I'll spend part of this holiday reflecting on how I caught the Fairport Convention bug in 1988, when I was 17 years old and a couple of slightly older friends played a cassette of In Real Time: Live '87 in the car whenever we drove anywhere in our native Northeast Ohio.  I heard Matty Groves blasting late one night as we sped down a deserted suburban street, and in those few minutes I became transfixed by the gestalt of the timbres of Pegg, Nicol, Sanders, Dave Mattacks, and Maartin Allcock.  Such a simple chord structure -- such engrossing lyrics.  I got my own copy of In Real Time, soon acquired Gladys' Leap on CD, and 29 years later have shelves packed with CDs and tapes of many configurations of what rapidly became my second-favorite band (eclipsed until 1999 by Jethro Tull).  When I heard The Wood & The Wire album, I realized that my passion for Ian Anderson's oeuvre was fading while those folk-rock dudes in FC were creating fresh, exciting, diverse material that stimulated my imagination and often contained lyrics that stirred my soul.  (I still quite like the 1999 Jethro Tull CD [J-Tull Dot Com], and I still rotate some Tull into my gonzo self-prescribed music appreciation hours, but ultimately Ian Anderson is but one man, albeit always backed by other musicians who work magic on their instruments, but still -- Fairport Convention is much more than one man, one songwriter, one flutist on one leg.)

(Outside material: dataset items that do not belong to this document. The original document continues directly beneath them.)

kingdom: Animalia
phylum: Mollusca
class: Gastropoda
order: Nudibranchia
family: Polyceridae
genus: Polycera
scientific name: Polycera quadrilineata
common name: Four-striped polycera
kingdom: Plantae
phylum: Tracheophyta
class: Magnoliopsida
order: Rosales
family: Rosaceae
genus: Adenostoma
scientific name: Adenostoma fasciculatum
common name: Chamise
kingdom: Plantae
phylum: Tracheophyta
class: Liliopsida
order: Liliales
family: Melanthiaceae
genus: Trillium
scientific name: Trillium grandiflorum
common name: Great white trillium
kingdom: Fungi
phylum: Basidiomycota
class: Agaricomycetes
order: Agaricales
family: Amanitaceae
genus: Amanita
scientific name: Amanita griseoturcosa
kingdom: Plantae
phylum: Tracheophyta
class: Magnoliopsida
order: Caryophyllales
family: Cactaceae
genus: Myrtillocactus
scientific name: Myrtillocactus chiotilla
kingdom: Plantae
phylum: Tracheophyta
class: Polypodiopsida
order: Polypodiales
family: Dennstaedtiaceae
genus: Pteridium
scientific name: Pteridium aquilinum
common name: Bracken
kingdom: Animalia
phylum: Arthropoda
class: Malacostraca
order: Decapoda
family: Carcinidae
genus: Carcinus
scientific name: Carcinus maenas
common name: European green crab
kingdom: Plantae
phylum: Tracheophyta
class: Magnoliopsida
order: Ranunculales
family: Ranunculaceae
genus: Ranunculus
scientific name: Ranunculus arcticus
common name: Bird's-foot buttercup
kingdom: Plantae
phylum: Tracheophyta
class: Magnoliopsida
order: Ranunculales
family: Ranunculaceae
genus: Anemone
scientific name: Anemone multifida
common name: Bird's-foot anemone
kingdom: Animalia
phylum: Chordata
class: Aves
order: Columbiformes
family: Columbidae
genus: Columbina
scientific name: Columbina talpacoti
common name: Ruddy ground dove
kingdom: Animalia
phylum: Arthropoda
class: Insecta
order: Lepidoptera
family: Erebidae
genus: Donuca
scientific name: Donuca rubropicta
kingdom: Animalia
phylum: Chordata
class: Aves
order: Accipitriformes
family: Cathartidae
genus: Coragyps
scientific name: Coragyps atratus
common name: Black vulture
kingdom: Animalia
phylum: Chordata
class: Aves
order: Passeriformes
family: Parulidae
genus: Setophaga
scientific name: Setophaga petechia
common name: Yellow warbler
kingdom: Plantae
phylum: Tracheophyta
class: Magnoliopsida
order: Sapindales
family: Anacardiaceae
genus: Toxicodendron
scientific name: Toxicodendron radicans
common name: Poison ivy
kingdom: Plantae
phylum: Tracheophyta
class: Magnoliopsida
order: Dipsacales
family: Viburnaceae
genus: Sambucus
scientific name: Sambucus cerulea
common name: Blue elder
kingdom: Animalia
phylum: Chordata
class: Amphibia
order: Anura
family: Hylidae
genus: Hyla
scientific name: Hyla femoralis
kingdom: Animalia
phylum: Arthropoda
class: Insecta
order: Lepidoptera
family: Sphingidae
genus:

The output of Jethro Tull ceased in 2011, and eventually Ian Anderson will fall silent.  I rather like Simon Nicol's quotation on the inside back cover (page 169) of the marvelous book from the FAIRPORT unCONVENTIONal box set: "Why shouldn't there be a Fairport Convention in fifty or a hundred years?"

Why shouldn't there be, indeed.  Here's to the next five or ten decades, Fairport Convention.

To the Fairport of the year 2117, I implore you: should you read this century-old message, please rock jaw-dropping renditions of Sloth as often as possible.